A new uniform policy will soon go into effect for Phoenix police officers, and not everyone is happy about it.
An employee communication was sent out on Monday afternoon announcing the change. The move comes from new Phoenix Police Chief Daniel Garcia and his command staff.
Starting Oct. 1, officers will no longer be authorized to wear the Class D uniform. The Class D uniform consists of the black cargo-type pants and pullover shirts with the embroidered badges and name tags.
Officers will be required to wear the Class C uniforms, the more traditional style dress pants and buttoned shirts with the metal badges and pin on brass name tags.
Garcia said several factors contributed to the new policy, but the most important is officer safety. Garcia is concerned that there has been a recent rash of home invasion and robbery suspects impersonating police officers by wearing the dressed-down T-shirts that say "police" on them. He believes if all first responders wear the same uniform this will cut down on confusion among citizens.
Phoenix police spokesman Sgt. Trent Crump said for Garcia it's also an image thing.
"It is his thought that the uniformity is creating a stronger team. It is helping to brand the Phoenix Police Department," Crump said.
Garcia believes the Class C uniforms will add an air of professionalism and pride to the department.

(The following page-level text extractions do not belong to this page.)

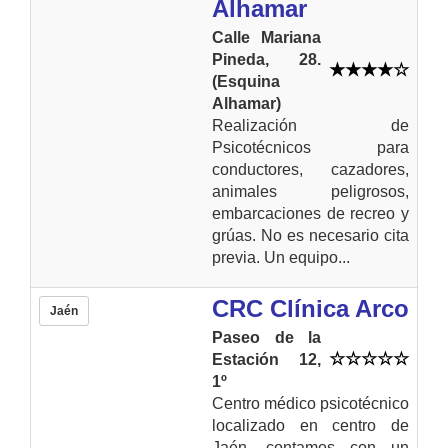
Alhamar
Calle Mariana
Pineda, 28.
(Esquina
Alhamar)
Realización de
Psicotécnicos para
conductores, cazadores,
animales peligrosos,
embarcaciones de recreo y
grúas. No es necesario cita
previa. Un equipo...
CRC Clínica Arco
Jaén
Paseo de la
Estación 12,
1º
Centro médico psicotécnico
localizado en centro de
Jaén, contamos con un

The Phoenix Law Enforcement Association, PLEA, the union which represents the bulk of Phoenix officers, is not happy about the uniform policy change.

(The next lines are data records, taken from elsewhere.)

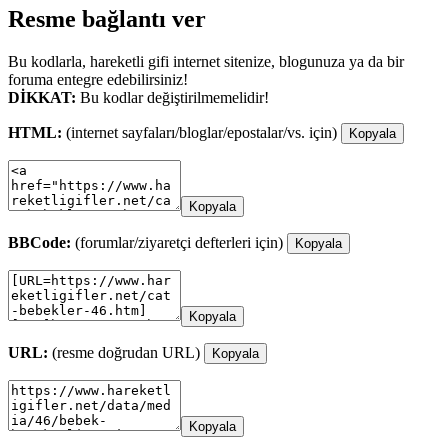
Resme bağlantı ver
Bu kodlarla, hareketli gifi internet sitenize, blogunuza ya da bir
foruma entegre edebilirsiniz!
DİKKAT:
Bu kodlar değiştirilmemelidir!
HTML:
(internet sayfaları/bloglar/epostalar/vs. için)
Kopyala
Kopyala
BBCode:
(forumlar/ziyaretçi defterleri için)
Kopyala
Kopyala
URL:
(resme doğrudan URL)
Kopyala
Kopyala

PLEA representative Ken Crane said he was extremely disappointed PLEA was not even asked to take part in discussions surrounding the new policy.
"We do not get complaints from the public about our appearance, about our uniforms. In fact, quite the opposite," Crane said. "We have officers tell us that they feel that it makes citizens more easily approach them. It (Class D) is a softer looking uniform."
Crane and the union are also concerned about the fact that the Class D uniforms are cooler and can accommodate police equipment in a way that takes a lot of weight off officers' gun belts, which Crane said helps lessen long-term debilitating medical injuries.
"When you have an entire uniform system that officers have spent hundreds and hundreds and hundreds of dollars on to outfit themselves with, and you say, OK in two, 2 1/2 months, no more, that's huge. That's huge! We're very disappointed," Crane said.
Crump said there will be some exceptions to the new policy for certain specialized details, but for the most part the Class C uniform will be worn. He also pointed out that some officers on their own have been returning to more dress attire for image reasons.
"As we have had turmoil in the past couple of years and have had a lot of negative attention in the last couple of years, we have had people that have gone back to it on their own as a symbol of teamwork and uniformity and professionalism," Crump said.
Crump said having the switch take place in October, when the temperatures are cooler, will give Garcia an opportunity to look at options for summertime.
Union leaders said several officers threatened to file grievances regarding the new policy. And PLEA vows to continue to voice its opposition to the chief.